## [Instruções da tarefa]
Transcreva do texto abaixo, sobre a proposta de banir a palavra “obesidade”, tudo desde “A primeira vista, minha” até “e se dá mal.”.

Uma notícia polêmica da BBC
me deixou desconcertado. Relatório do parlamento inglês propõe que
palavras como “obesidade”, “excesso de peso” e outros nomes que indiquem
aparência alternativa sejam eliminadas do vocabulário de profissionais
de saúde, professores e da sociedade em geral. Mais intrigante ainda é o
fato de a proposta ter vindo da Inglaterra, um dos países mais afetados
pela doença (cujas previsões são alarmantes).
A primeira vista, minha impressão não foi nada boa dessa proposta.
Mas gostaria de ver outras óticas nos comentários. Entre os
manifestantes favoráveis à medida, dois argumentos sérios vêm ganhando
força. Vou discutí-los separamente, tentando argumentar a insuficiência
destes. Primeiro, argumentam que existe uma banalização
dos termos pejorativos ligados ao excesso de peso. Ok, é verdade. Hoje
mesmo tivemos um caso infeliz nos jornais: Fausto Silva solta a palavra “bucho” e se dá mal.
Deixando de lado ofensas de mau gosto, será que o mais sensato seria mesmo eliminar todos os termos ligados ao sobrepeso?
Minha resposta é não. Independente de ser ou não um juízo de valor, a
obesidade é uma medida clínica. Em ocasiões importantes a objetividade
no diagnóstico é essencial. O médico precisa ter parâmetros para
informar os riscos que seu paciente está incorrendo ao escolher um
estilo de vida. Em trabalhos acadêmicos também é necessário saber os
limiares exatos que caracterizam o excesso de peso.

(Tarefas de resposta curta sobre gráficos)
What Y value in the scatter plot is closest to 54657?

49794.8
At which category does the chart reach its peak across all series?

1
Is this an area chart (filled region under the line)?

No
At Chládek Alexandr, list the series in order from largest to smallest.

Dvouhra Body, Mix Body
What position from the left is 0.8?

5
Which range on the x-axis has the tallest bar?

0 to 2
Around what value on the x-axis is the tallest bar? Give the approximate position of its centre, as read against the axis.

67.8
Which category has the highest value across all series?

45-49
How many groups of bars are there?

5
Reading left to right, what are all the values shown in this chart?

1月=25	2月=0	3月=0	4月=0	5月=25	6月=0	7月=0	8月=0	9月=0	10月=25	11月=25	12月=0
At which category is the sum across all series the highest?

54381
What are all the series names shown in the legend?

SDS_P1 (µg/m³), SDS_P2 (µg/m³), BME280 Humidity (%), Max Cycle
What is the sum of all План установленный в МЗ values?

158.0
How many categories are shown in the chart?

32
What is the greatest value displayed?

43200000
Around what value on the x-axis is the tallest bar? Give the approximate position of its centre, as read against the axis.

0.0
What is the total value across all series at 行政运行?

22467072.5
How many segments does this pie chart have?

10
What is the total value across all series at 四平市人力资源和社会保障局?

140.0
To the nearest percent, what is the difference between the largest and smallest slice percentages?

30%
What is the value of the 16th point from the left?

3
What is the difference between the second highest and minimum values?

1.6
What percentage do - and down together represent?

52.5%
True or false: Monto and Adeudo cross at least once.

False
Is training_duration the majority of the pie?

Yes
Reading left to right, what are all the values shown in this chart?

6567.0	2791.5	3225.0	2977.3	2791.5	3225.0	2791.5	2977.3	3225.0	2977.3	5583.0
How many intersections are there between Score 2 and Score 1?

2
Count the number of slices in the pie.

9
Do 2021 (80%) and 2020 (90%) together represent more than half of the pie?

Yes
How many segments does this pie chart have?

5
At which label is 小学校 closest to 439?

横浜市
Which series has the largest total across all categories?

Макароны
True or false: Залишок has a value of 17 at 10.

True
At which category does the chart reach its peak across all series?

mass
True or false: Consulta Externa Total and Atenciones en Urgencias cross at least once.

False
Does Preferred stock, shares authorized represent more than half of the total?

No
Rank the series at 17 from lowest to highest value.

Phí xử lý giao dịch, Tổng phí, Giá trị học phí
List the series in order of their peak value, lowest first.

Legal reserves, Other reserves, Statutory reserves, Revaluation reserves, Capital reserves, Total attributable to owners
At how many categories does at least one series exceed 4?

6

## [Resposta]
A primeira vista, minha impressão não foi nada boa dessa proposta.
Mas gostaria de ver outras óticas nos comentários. Entre os
manifestantes favoráveis à medida, dois argumentos sérios vêm ganhando
força. Vou discutí-los separamente, tentando argumentar a insuficiência
destes. Primeiro, argumentam que existe uma banalização
dos termos pejorativos ligados ao excesso de peso. Ok, é verdade. Hoje
mesmo tivemos um caso infeliz nos jornais: Fausto Silva solta a palavra “bucho” e se dá mal.